• [WHAT IS ASKED] Rewrite the material from the line with "family: Thelypteridaceae" to the line with "locality: Kwangsi: Kweilin, about the house", swapping "locality" for "site" and keeping everything else the same.
--------
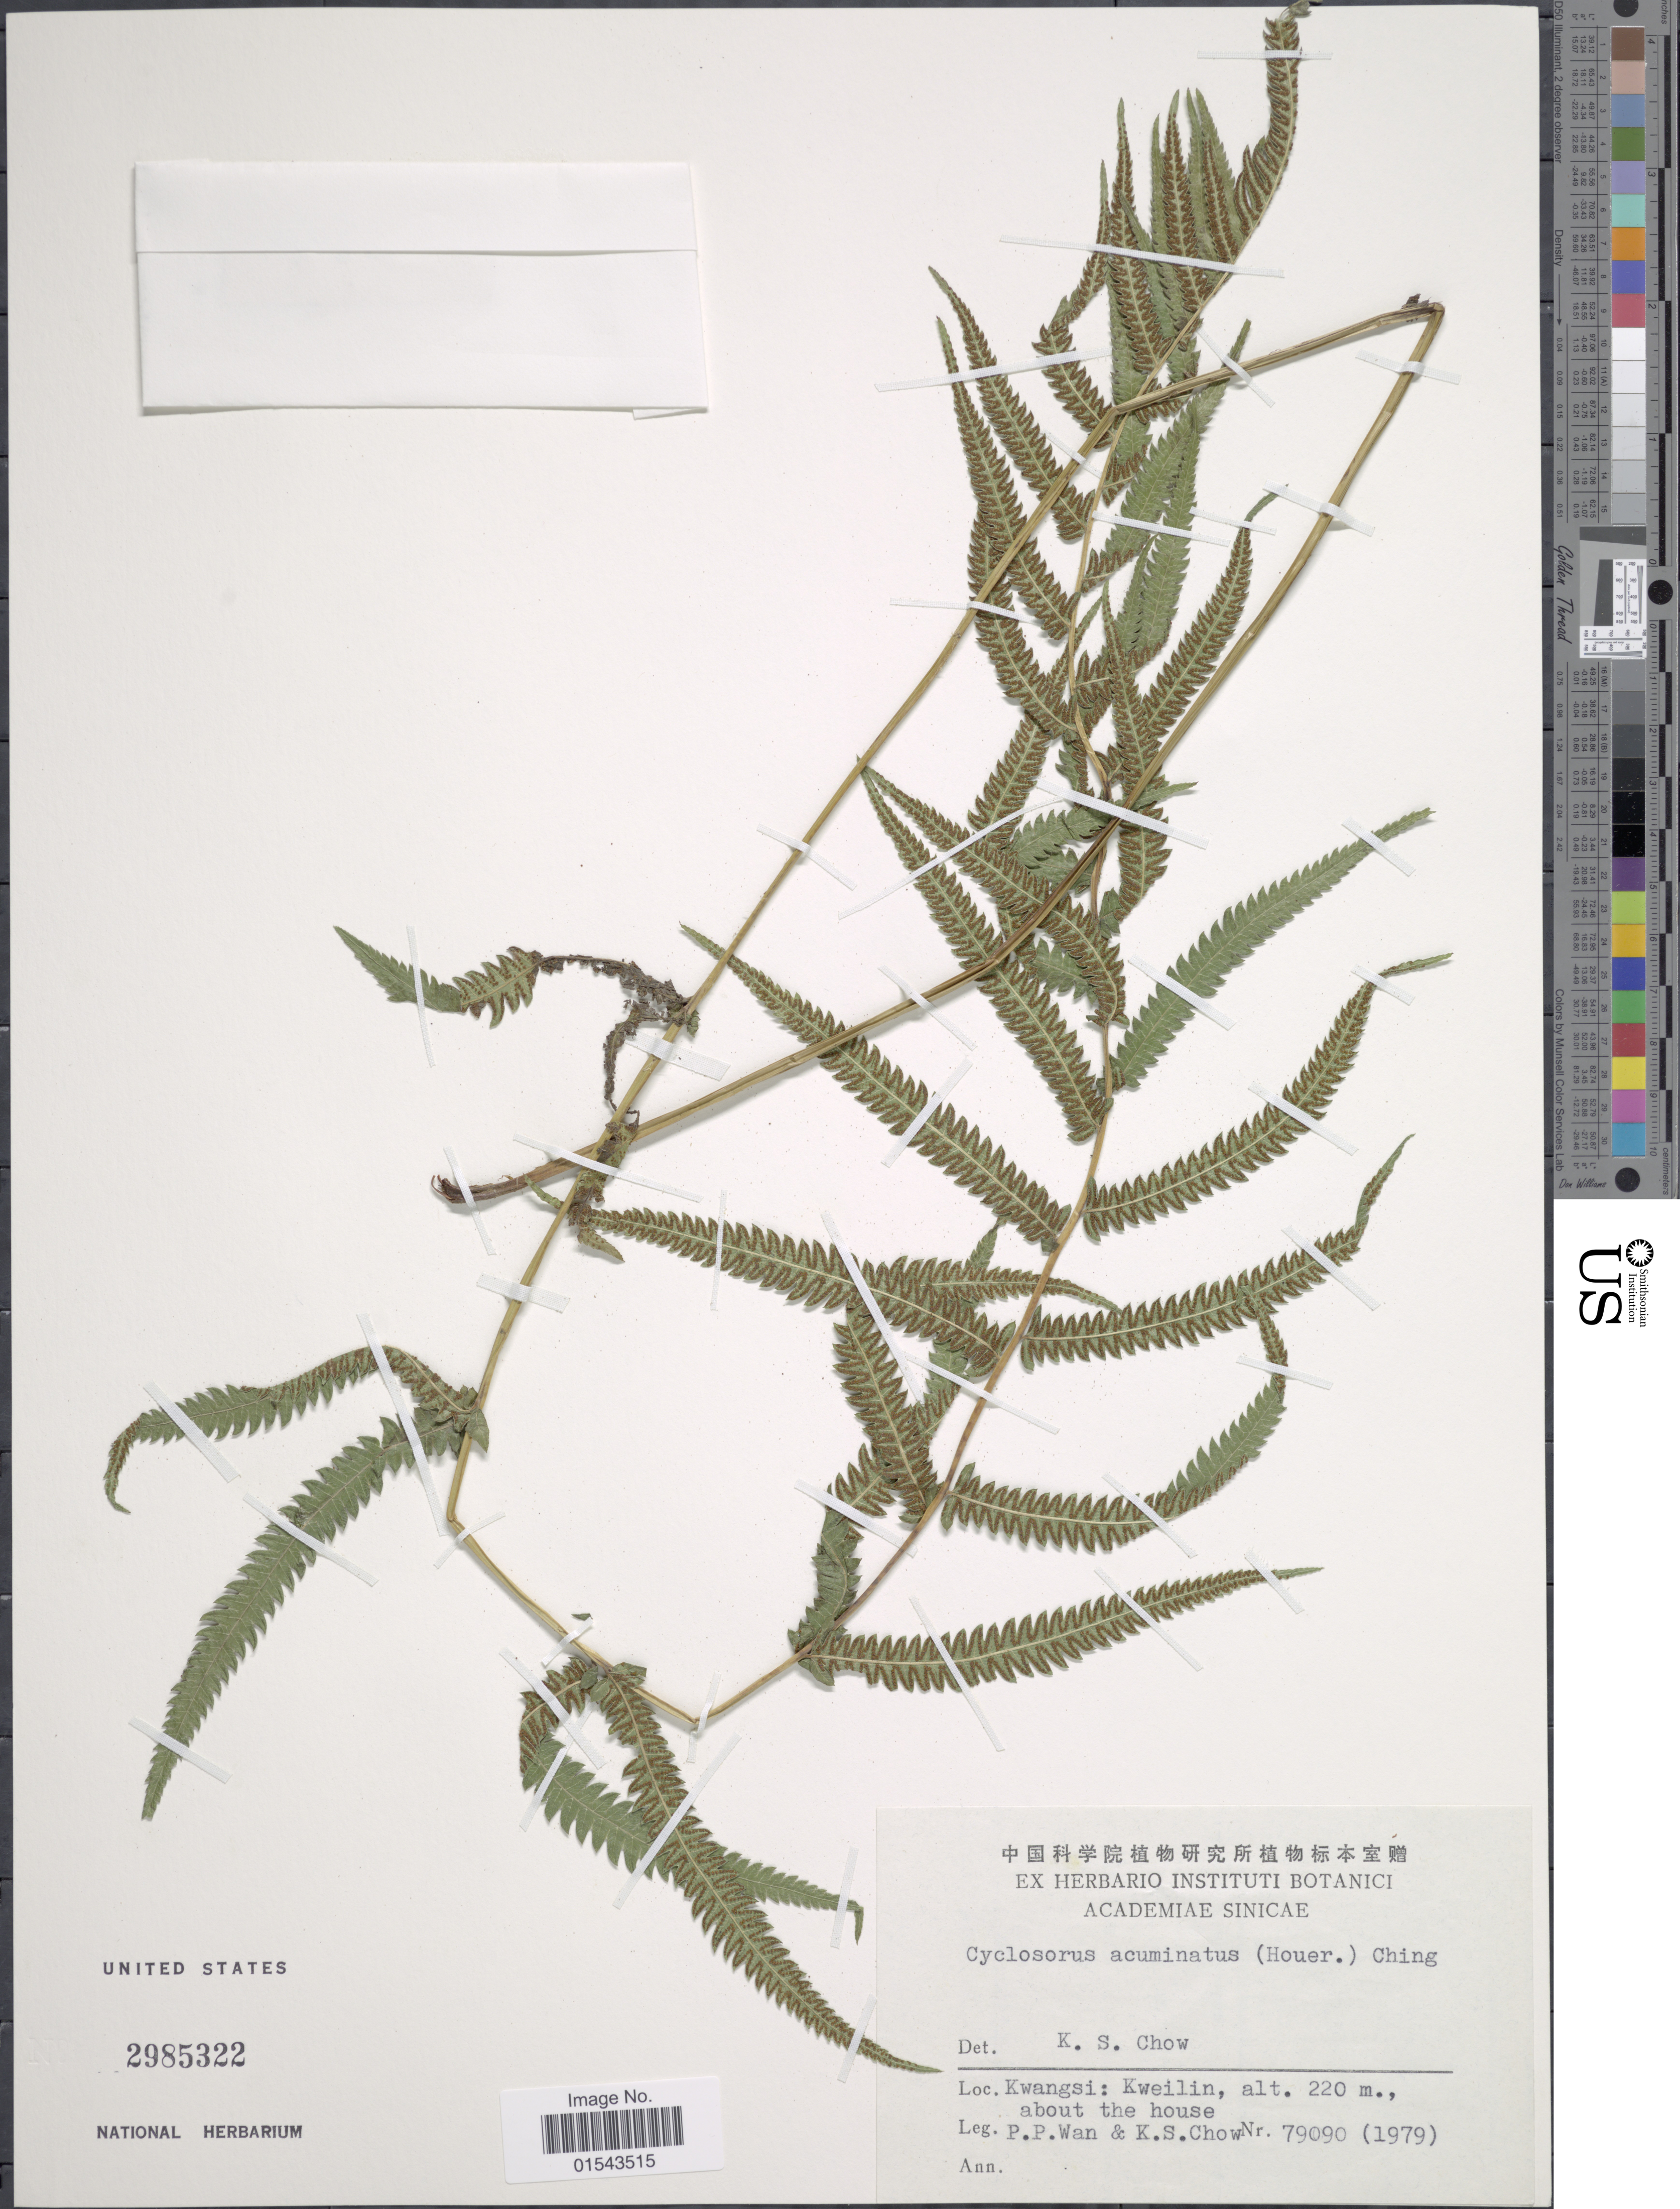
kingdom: Plantae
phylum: Tracheophyta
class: Polypodiopsida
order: Polypodiales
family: Thelypteridaceae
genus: Christella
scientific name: Christella acuminata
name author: (Houtt.) H. Lév.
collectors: P. Wan & K. S. Chow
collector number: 79090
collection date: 1979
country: China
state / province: Guangxi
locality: Kwangsi: Kweilin, about the house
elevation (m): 220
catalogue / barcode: US 2985322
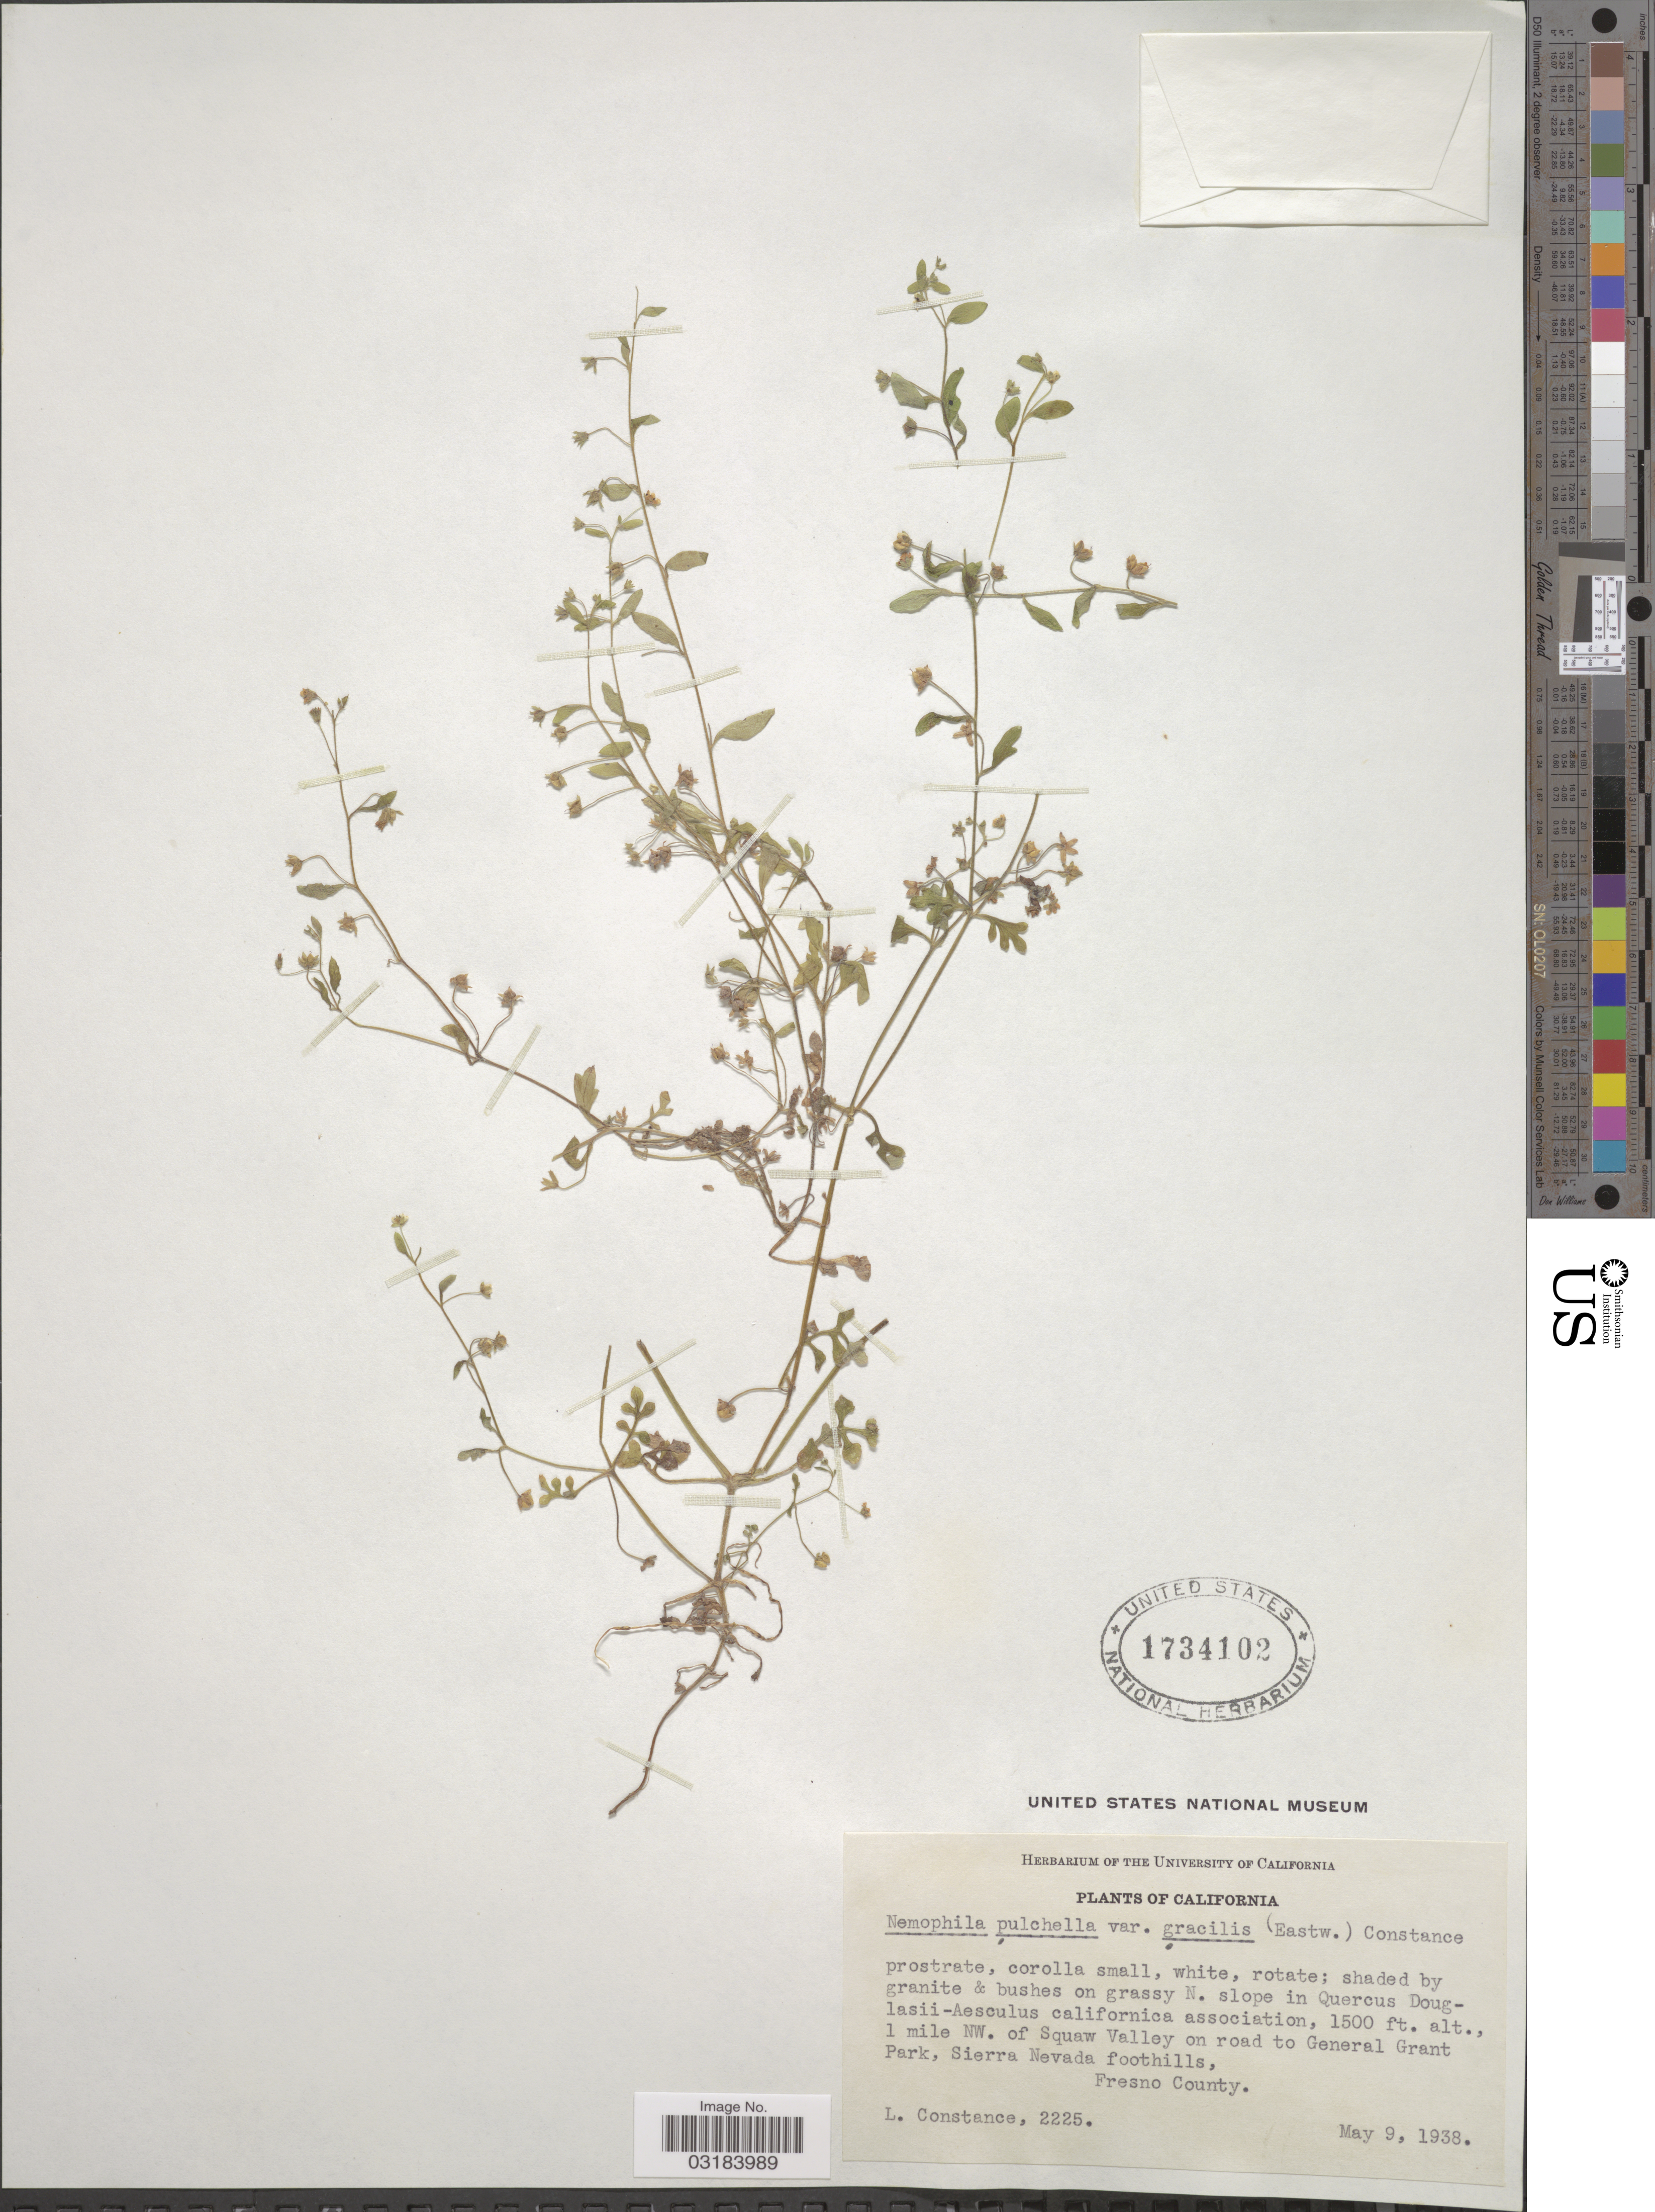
--------
• [SOLVED PROBLEM]
family: Thelypteridaceae
genus: Christella
scientific name: Christella acuminata
name author: (Houtt.) H. Lév.
collectors: P. Wan & K. S. Chow
collector number: 79090
collection date: 1979
country: China
state / province: Guangxi
site: Kwangsi: Kweilin, about the house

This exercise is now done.